XRP revisits a critical Fibonacci zone linked to past rallies, hinting at a possible breakout if resistance is overcome.
Short-term XRP charts show bearish pressure with descending peaks and weak volume, risking further dips below $2.08.
Mixed market views surface as some predict major rallies while cautious analysts highlight key resistance and volume limits.
XRP’s current chart structure mirrors the 2017 setup, as prices revisit key Fibonacci retracement levels once again. With the RSI approaching similar historical points, analysts are watching for a potential breakout.
Revisiting Historical Structures and Fibonacci Symmetry
According to JD, a prominent analyst, XRP followed a near-identical setup in 2017, tapping the 0.786 Fibonacci line before a parabolic rally. That move sent the price above $3.37, followed by a 96% decline. JD noted that in 2024, the RSI Candlestick Oscillator tapped the same level once, creating a comparable setup.
Source: Post on X
The analyst emphasized that this single touch may suggest a different tempo than the double-tap seen in 2017. However, structural symmetry remains intact, especially as XRP formed a rectangular consolidation between $0.60 and $0.90. This zone sits within the 0.618–0.786 Fibonacci band, historically linked to rebound phases.

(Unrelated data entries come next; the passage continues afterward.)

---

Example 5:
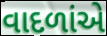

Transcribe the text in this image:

વાદળાંએ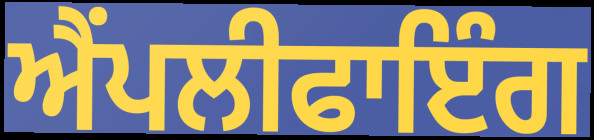
ਐਂਪਲੀਫਾਇੰਗ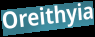
Oreithyia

The analyst highlighted that a breakout above this zone could trigger a return to $1.37 and potentially test the $3.37 cycle high. JD also charted a diagonal support trendline from 2017 that has consistently held. XRP has now returned to this trendline, currently near the $0.30–$0.40 range.

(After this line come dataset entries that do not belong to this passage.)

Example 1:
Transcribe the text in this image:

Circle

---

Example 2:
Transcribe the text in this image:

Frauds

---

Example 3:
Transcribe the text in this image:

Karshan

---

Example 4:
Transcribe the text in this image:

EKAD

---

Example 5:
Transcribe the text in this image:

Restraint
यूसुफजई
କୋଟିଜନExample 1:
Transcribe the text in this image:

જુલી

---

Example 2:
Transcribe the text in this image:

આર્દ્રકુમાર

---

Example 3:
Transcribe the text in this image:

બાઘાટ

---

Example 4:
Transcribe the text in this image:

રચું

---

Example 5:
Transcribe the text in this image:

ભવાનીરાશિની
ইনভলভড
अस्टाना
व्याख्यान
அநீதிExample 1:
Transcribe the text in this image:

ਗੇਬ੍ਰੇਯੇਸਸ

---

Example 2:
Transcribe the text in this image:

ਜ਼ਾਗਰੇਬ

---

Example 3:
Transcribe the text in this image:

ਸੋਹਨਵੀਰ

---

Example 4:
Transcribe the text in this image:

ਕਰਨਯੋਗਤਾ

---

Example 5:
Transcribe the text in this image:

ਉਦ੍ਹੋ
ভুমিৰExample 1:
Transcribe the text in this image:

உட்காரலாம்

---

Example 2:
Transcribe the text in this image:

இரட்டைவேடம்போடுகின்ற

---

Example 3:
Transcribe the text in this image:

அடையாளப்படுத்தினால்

This analysis shows that both the 2017 and 2020 rallies began from this region, reinforcing its long-term importance. Volume patterns resemble the 2017 pre-rally pause, supporting the comparison. The setup points to a critical inflection in XRP’s multi-year trend.

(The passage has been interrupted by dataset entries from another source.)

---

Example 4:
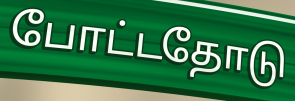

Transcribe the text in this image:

போட்டதோடு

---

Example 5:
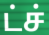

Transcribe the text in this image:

ட்ச்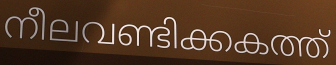
നീലവണ്ടിക്കകത്ത്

Short-Term Trends Show Bearish Momentum Still Intact
Short-term charts reveal a bearish structure defined by persistent lower highs and weak buying volume. Price remains capped by resistance, with no clear reversal confirmed. According to Bellamy, another analyst, XRP has failed to reclaim resistance since May 26. The analyst identified $2.3527, $2.3512, and $2.3126 as descending peaks that reinforced the trend. Each rejection added to the seller's strength.
Source: Post on X
The analyst added that the recent low at $2.0780 attracted brief interest, but volume failed to follow through. Price remains below resistance levels, and no bullish pattern has formed. A break below $2.0780 could extend losses toward $2.000 unless momentum shifts.
Social Analysts Forecast Both Explosive Moves and Caution
While chart-based analysts remain cautious, sentiment-driven posts on X express bolder targets. JD projected a leap to $589, claiming disbelief as the only barrier. That view lacks technical backing but has gained traction online.
Meanwhile, Bellamy announced a long position after XRP tapped a demand zone. The user forecasted a rally to $2.78, citing structural alignment. Market participants remain split between chart signals and sentiment-based speculation.